"Kami ini Badan Amal Usaha, sudah ada sejak sebelum merdeka. Kalau misalnya UU ini kami ikuti, nanti ke 78 RS ini bagaimana nasibnya. Sekarang saja banyak masyarakat yang takut dan ragu atas masalah ini," kata Ketua Bidang Kesehatan Masyarakat PP Muhammadiyah Syafiq Mughni, usai sidang perdana di gedung MK, Jalan Medan Merdeka Barat, Jakarta, Kamis (18/4/2013).
Dalam Pasal 62 UU No 44/2009 tentang Rumah Sakit disebutkan setiap orang yang dengan sengaja menyelenggarakan Rumah Sakit tidak memiliki izin sebagaimana dimaksud dalam Pasal 25 ayat 1 dipidana dengan pidana penjara paling lama 2 tahun dan denda paling banyak Rp 5 miliar. Hal ini dinilai memberatkan PP Muhammdiyah karena RS Muhammadiyah telah berizin sejak 1915.

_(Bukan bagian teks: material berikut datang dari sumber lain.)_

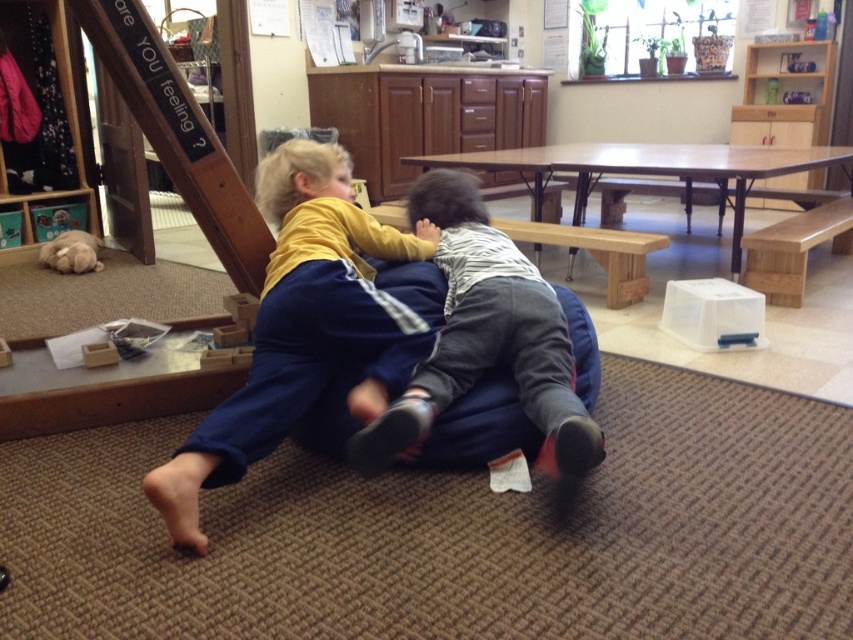
Between matte yellow shirt at center and striped cotton shirt at center, which one appears on the left side from the viewer's perspective?

matte yellow shirt at center is more to the left.

In the scene shown: Is matte yellow shirt at center in front of striped cotton shirt at center?

Yes, matte yellow shirt at center is in front of striped cotton shirt at center.

The height and width of the screenshot is (640, 853). Describe the element at coordinates (300, 326) in the screenshot. I see `matte yellow shirt at center` at that location.

Where is `matte yellow shirt at center`? The height and width of the screenshot is (640, 853). matte yellow shirt at center is located at coordinates (300, 326).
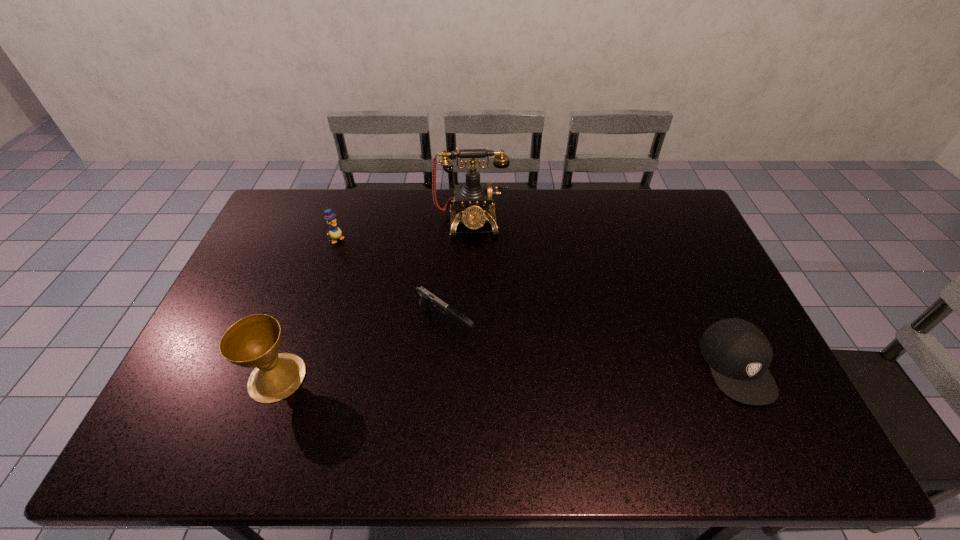
You are a GUI agent. You are given a task and a screenshot of the screen. Output one action in this format:
    pyautogui.click(x=<x>, y=<y>)
    Task: Click on the chalice
    
    Given the screenshot: What is the action you would take?
    pyautogui.click(x=254, y=341)

This screenshot has width=960, height=540. In order to click on cap in this screenshot , I will do `click(738, 353)`.

You are a GUI agent. You are given a task and a screenshot of the screen. Output one action in this format:
    pyautogui.click(x=<x>, y=<y>)
    Task: Click on the duckling
    The width and height of the screenshot is (960, 540).
    Given the screenshot: What is the action you would take?
    pyautogui.click(x=335, y=232)

Identify the location of gun. The width and height of the screenshot is (960, 540). (427, 297).

The height and width of the screenshot is (540, 960). In order to click on the tallest object in this screenshot , I will do `click(473, 197)`.

Identify the location of vacant region located on the back of the second tallest object. (314, 276).

The height and width of the screenshot is (540, 960). What are the coordinates of `free region located 0.200m on the face of the duckling, where the monocle is placed` in the screenshot? It's located at (374, 274).

I want to click on vacant area situated on the face of the duckling, where the monocle is placed, so click(372, 273).

This screenshot has width=960, height=540. Find the location of `free space located 0.070m on the face of the duckling, where the monocle is placed`. free space located 0.070m on the face of the duckling, where the monocle is placed is located at coordinates (352, 254).

This screenshot has height=540, width=960. Find the location of `vacant space positioned at the muzzle end of the shortest object`. vacant space positioned at the muzzle end of the shortest object is located at coordinates (525, 377).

SCROLL TO CONTINUE WITH CONTENT
Sidang perdana juga dihadiri oleh 20 dokter sebagai perwakilan dari berbagai RS Muhammadiyah di Indonesia. Sidang yang berlangsung sekitar 30 menit itu dipimpin oleh hakim konstitusi Ahmad Fadlil Sumadi.

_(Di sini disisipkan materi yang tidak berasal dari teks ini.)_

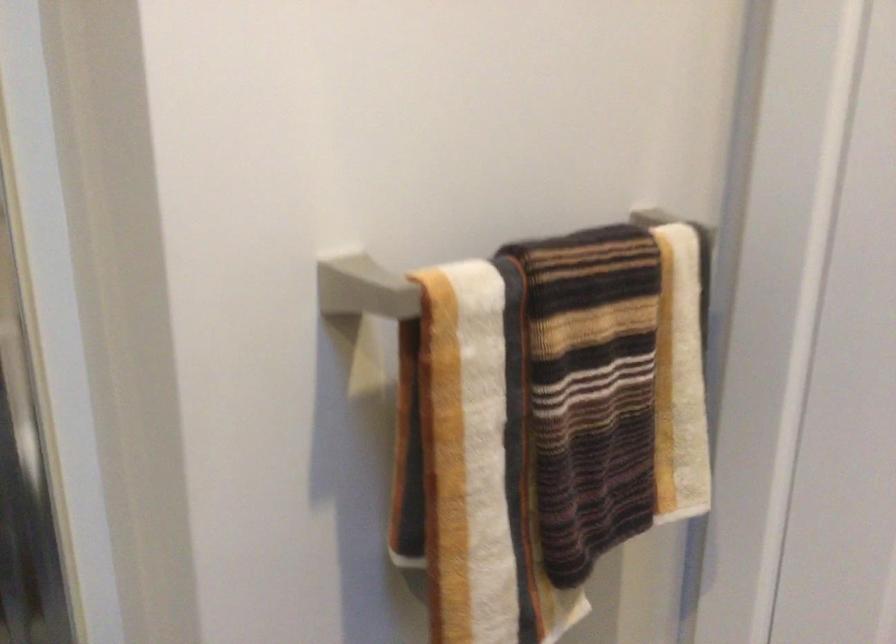
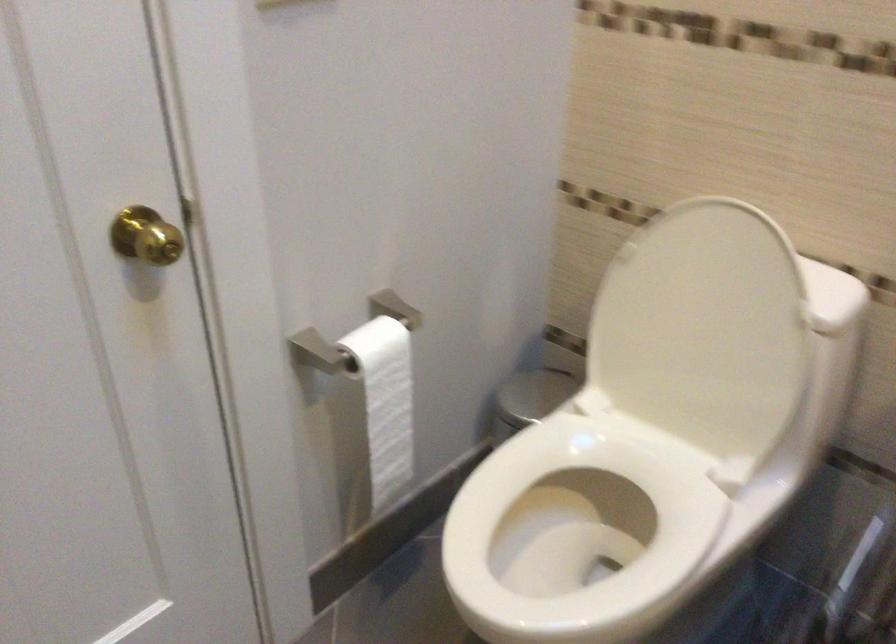
The images are taken continuously from a first-person perspective. In which direction is your viewpoint rotating?

The rotation direction of the camera is right-down.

"Dengan pengujian pasal ini ini dapat memberikan keringanan bagi Muhammadiyah. Apabila UU ini ditetapkan maka sebagian asset-aset kami akan hilang," jelas Syafiq.
Mereka mereka memohon pasal 7 ayat 4, pasal 17, pasal 21, pasal 25 ayat 5, pasal 62, pasal 63 ayat 2 dan 3 dan pasal 64 ayat 1 untuk dihapus karena bertentangan dengan UUD 1945. Terkait syarat izin pendirian RS yang ditentukan oleh UU, mereka menilai bertentangan dengan hak berserikat dan berkumpul.
"Daripada untuk mengurus izin lebih baik digunakan untuk menambah kesejahteraan RS karena kami sudah banyak sekali membantu masyarakat yang sudah berobat ke RS Muhammadiyah," pungkas Syafiq.